▶ **Extracted entries**

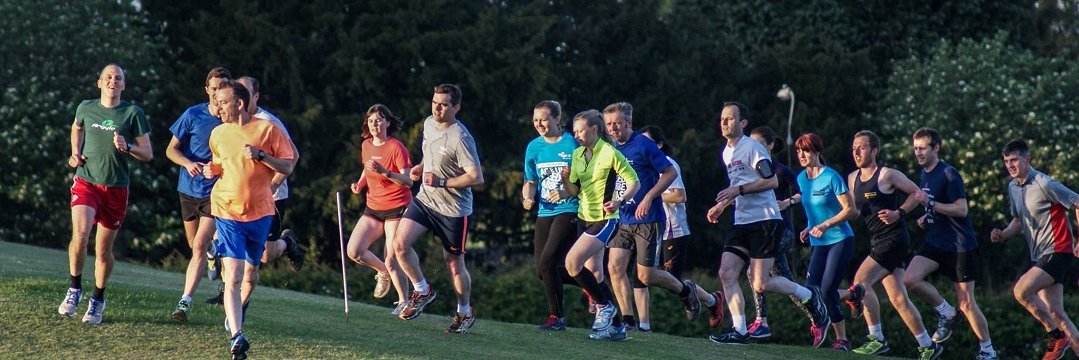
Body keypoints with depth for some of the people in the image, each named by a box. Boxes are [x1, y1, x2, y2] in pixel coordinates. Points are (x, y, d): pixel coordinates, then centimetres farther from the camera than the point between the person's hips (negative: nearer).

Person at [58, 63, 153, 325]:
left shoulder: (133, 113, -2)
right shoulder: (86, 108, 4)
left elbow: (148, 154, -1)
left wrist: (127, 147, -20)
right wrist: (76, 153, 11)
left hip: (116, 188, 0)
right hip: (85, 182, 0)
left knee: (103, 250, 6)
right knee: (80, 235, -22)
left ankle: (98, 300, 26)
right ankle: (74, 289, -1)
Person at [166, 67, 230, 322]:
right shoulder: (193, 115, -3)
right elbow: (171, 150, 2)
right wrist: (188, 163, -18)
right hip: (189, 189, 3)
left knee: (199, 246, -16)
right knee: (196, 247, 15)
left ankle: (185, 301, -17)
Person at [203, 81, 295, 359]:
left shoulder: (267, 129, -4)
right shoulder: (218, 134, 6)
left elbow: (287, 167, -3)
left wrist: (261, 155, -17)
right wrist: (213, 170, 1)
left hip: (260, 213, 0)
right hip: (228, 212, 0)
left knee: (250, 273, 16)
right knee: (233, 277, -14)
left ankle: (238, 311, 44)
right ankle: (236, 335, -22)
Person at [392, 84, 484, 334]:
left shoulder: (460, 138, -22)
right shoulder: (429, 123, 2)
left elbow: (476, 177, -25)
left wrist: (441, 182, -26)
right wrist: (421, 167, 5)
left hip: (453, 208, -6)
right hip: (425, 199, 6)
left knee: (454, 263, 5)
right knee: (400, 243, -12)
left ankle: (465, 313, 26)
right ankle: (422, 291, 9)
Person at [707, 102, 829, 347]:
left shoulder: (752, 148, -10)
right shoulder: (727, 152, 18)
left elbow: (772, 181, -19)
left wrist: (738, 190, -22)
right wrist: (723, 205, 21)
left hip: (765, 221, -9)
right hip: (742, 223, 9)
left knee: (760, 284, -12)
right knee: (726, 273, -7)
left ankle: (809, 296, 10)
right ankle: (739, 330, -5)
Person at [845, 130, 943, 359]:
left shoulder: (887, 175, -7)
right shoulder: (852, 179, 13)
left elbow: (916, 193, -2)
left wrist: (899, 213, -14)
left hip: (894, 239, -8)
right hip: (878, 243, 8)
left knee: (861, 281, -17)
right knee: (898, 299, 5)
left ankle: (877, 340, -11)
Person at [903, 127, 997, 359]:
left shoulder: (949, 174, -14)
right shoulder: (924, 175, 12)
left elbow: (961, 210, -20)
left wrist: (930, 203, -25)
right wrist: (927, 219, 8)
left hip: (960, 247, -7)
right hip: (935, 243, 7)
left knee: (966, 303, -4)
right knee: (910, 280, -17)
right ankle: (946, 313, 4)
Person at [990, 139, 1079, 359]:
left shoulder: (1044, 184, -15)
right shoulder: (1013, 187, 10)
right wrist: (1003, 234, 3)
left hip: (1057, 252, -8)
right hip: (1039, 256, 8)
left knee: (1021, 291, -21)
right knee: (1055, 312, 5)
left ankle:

▶ **Your assignment**
Because the pictures are not wanted, retype only the text of every record, exactly as given.

▶ **Answer for this exercise**
Body keypoints with depth for some of the people in the image, each named by a box. Boxes are [x1, y1, x2, y2] in pixel coordinates. Points are (x, y, d): pixel coordinates, then centimetres farther from the camera than the point between the person's hips (negative: nearer).

Person at [58, 63, 153, 325]:
left shoulder: (133, 113, -2)
right shoulder: (86, 108, 4)
left elbow: (148, 154, -1)
left wrist: (127, 147, -20)
right wrist: (76, 153, 11)
left hip: (116, 188, 0)
right hip: (85, 182, 0)
left knee: (103, 250, 6)
right knee: (80, 235, -22)
left ankle: (98, 300, 26)
right ankle: (74, 289, -1)
Person at [166, 67, 230, 322]:
right shoulder: (193, 115, -3)
right elbow: (171, 150, 2)
right wrist: (188, 163, -18)
right hip: (189, 189, 3)
left knee: (199, 246, -16)
right knee: (196, 247, 15)
left ankle: (185, 301, -17)
Person at [203, 81, 295, 359]:
left shoulder: (267, 129, -4)
right shoulder: (218, 134, 6)
left elbow: (287, 167, -3)
left wrist: (261, 155, -17)
right wrist: (213, 170, 1)
left hip: (260, 213, 0)
right hip: (228, 212, 0)
left knee: (250, 273, 16)
right knee: (233, 277, -14)
left ankle: (238, 311, 44)
right ankle: (236, 335, -22)
Person at [392, 84, 484, 334]:
left shoulder: (460, 138, -22)
right shoulder: (429, 123, 2)
left elbow: (476, 177, -25)
left wrist: (441, 182, -26)
right wrist: (421, 167, 5)
left hip: (453, 208, -6)
right hip: (425, 199, 6)
left knee: (454, 263, 5)
right knee: (400, 243, -12)
left ankle: (465, 313, 26)
right ankle: (422, 291, 9)
Person at [707, 102, 829, 347]:
left shoulder: (752, 148, -10)
right shoulder: (727, 152, 18)
left elbow: (772, 181, -19)
left wrist: (738, 190, -22)
right wrist: (723, 205, 21)
left hip: (765, 221, -9)
right hip: (742, 223, 9)
left knee: (760, 284, -12)
right knee: (726, 273, -7)
left ankle: (809, 296, 10)
right ankle: (739, 330, -5)
Person at [845, 130, 943, 359]:
left shoulder: (887, 175, -7)
right shoulder: (852, 179, 13)
left elbow: (916, 193, -2)
left wrist: (899, 213, -14)
left hip: (894, 239, -8)
right hip: (878, 243, 8)
left knee: (861, 281, -17)
right knee: (898, 299, 5)
left ankle: (877, 340, -11)
Person at [903, 127, 997, 359]:
left shoulder: (949, 174, -14)
right shoulder: (924, 175, 12)
left elbow: (961, 210, -20)
left wrist: (930, 203, -25)
right wrist: (927, 219, 8)
left hip: (960, 247, -7)
right hip: (935, 243, 7)
left knee: (966, 303, -4)
right knee: (910, 280, -17)
right ankle: (946, 313, 4)
Person at [990, 139, 1079, 359]:
left shoulder: (1044, 184, -15)
right shoulder: (1013, 187, 10)
right wrist: (1003, 234, 3)
left hip: (1057, 252, -8)
right hip: (1039, 256, 8)
left knee: (1021, 291, -21)
right knee: (1055, 312, 5)
left ankle:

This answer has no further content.